В город Зверев отправил смерда на телеге. Тот обрел голос, но совершенно не мог двигаться после вчерашней гонки. Непривычен оказался служка с постоялого двора к долгим конным переходам. Сам Андрей поехал округ, через Смоленские ворота. Прилюдно показываться возле свидетеля, изрекающего налево и направо обвинения ливонским послам, ему показалось не с руки. Хватит того, чтобы на братчине боярам услышанную в дороге историю рассказать, к князьям знакомым заехать, холопов на торг отправить с этой новостью. Посольский приказ должен был получить Максима "чистого и невинного", дабы не заподозрить в словах патриота чужих интересов.
- Вот только за серебром он ко мне во дворец явится, это я не учел. Впрочем, история уже успеет закончиться, и всем будет все равно.
Из седла князя Сакульского вынимала дворня. Въехав к себе за ворота, он немного расслабился - и измученное тело тут же отказалось повиноваться, словно бы одеревенело. Но когда навстречу выбежала, кутаясь в платки, Полина, князь все же взял себя в руки, оттолкнул холопов, сделал пару неуклюжих шагов и заключил жену в свои объятия.

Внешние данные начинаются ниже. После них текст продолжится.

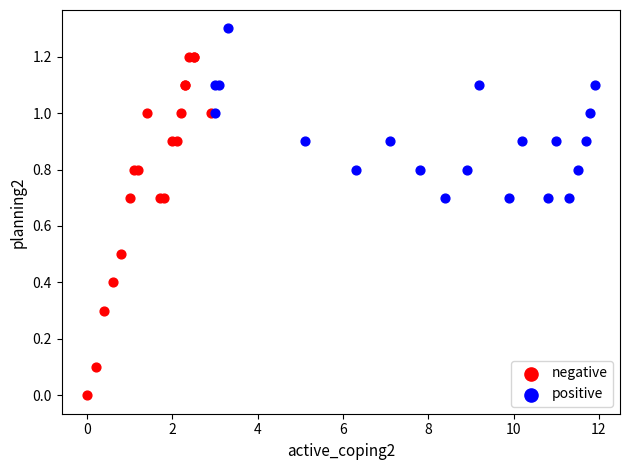

Which series reaches the maximum Y coordinate?

positive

- Милый… - принялась целовать его в бороду, в губы, в глаза родная половинка. - Господи, да на тебе же лица нет! Иди скорее, в постель ложись. Я тебе бульону велю принести, рыбки белой. Вина хлебного выпьешь, дабы согреться.

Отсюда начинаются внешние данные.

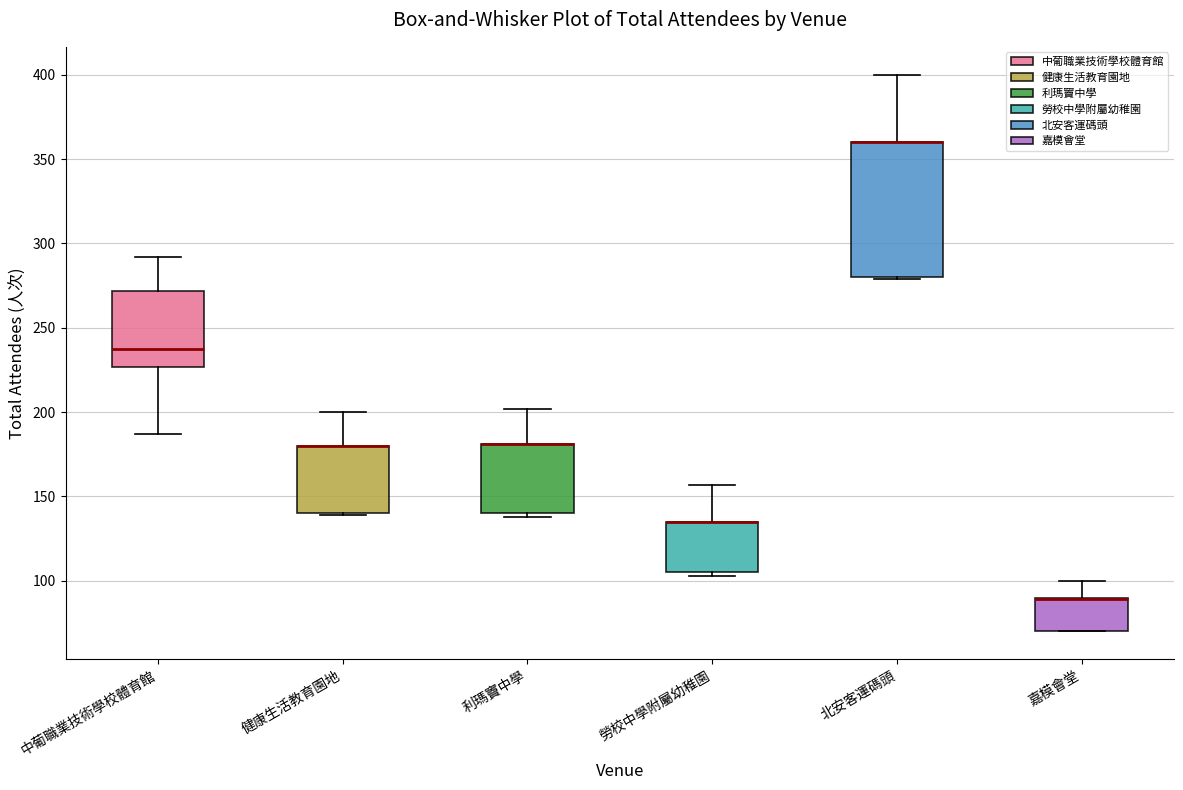

Reading left to right, transcribe this box plot: for each box, give where its median line is, the range the box spans, and where its two whiskers end, as read against the y-axis. The values are not printed on the chart, so give them approximately, as read against the axis.

中葡職業技術學校體育館: median 240, box 225 to 270, whiskers 185 to 290
健康生活教育園地: median 180 (drawn on the box's upper edge), box 140 to 180, whiskers 140 to 200
利瑪竇中學: median 180 (drawn on the box's upper edge), box 140 to 180, whiskers 140 (just below the box's lower edge) to 200
勞校中學附屬幼稚園: median 135 (drawn on the box's upper edge), box 105 to 135, whiskers 105 (just below the box's lower edge) to 155
北安客運碼頭: median 360 (drawn on the box's upper edge), box 280 to 360, whiskers 280 to 400
嘉模會堂: median 90 (drawn on the box's upper edge), box 70 to 90, whiskers 70 to 100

- Нет, нельзя мне в постель, - мотнул головой и тут же застонал Зверев. - Братчина сегодня, надобно к побратимам сходить.
- Как тебе не совестно, право слово?! - в отчаянии всплеснула руками княгиня. - Порога родного еще не переступил, а уж о пиве, о пьянке с дружками своими речи ведешь! Никуда оно от тебя не денется. И пиво, и вино, и пустые ваши посиделки. Себя пожалей, токмо с дороги!
Андрей прикрыл глаза. Все тело его молило об отдыхе, о постели, бульоне и паре рюмок анисовой. Но на счету был каждый день и час. Чем раньше он перескажет боярам о ливонской хитрости - тем дальше успеют расползтись слухи, тем труднее будет дьяку Висковатому свести вопрос о дани к простой болтологии, не уронив при этом достоинства Иоанна.
- Прости, любимая, - с усилием развернул он плечи и явственно услышал хруст суставов. - Прости, но ради дела государева, во имя величия Руси нашей, я обязан любой ценой выпить сегодня хотя бы одну братчину крепкого ячменного пива.
До нежной перины князь добрался только поздним утром нового дня и даже не заснул - просто потерял сознание и беспробудно проспал ровно сутки. Зато позавтракать впервые за долгое время он смог в кругу семьи, в обществе Полины, обеих дочерей и маленького Ермолая, что получал свою долю угощения на руках у кормилицы.
- Все-то ты в суете, в делах государевых, - посетовала княгиня, самолично подкладывая ему на блюдо сочные кусочки янтарной осетрины. - Совсем про нас забываешь, батюшка. Этак дети забудут скоро, как отец их родной выглядит!
- Не бойся, милая, - улыбнулся Андрей, оглядывая стол в поисках хоть одного кусочка убоины. Неужели опять пост сегодня? - Не бойся, самое главное я сделал, теперь можно и передохнуть немного. Хочешь, на Красную площадь сходим? Там качелей новых с десяток купцы поставили, скоморохи пляшут, медведи гуляют с балалайками.
- С чем?
- С этим… Ну, типа гитары… - растерялся Зверев. - В общем, ерунда. Эту неделю я от вас больше ни ногой.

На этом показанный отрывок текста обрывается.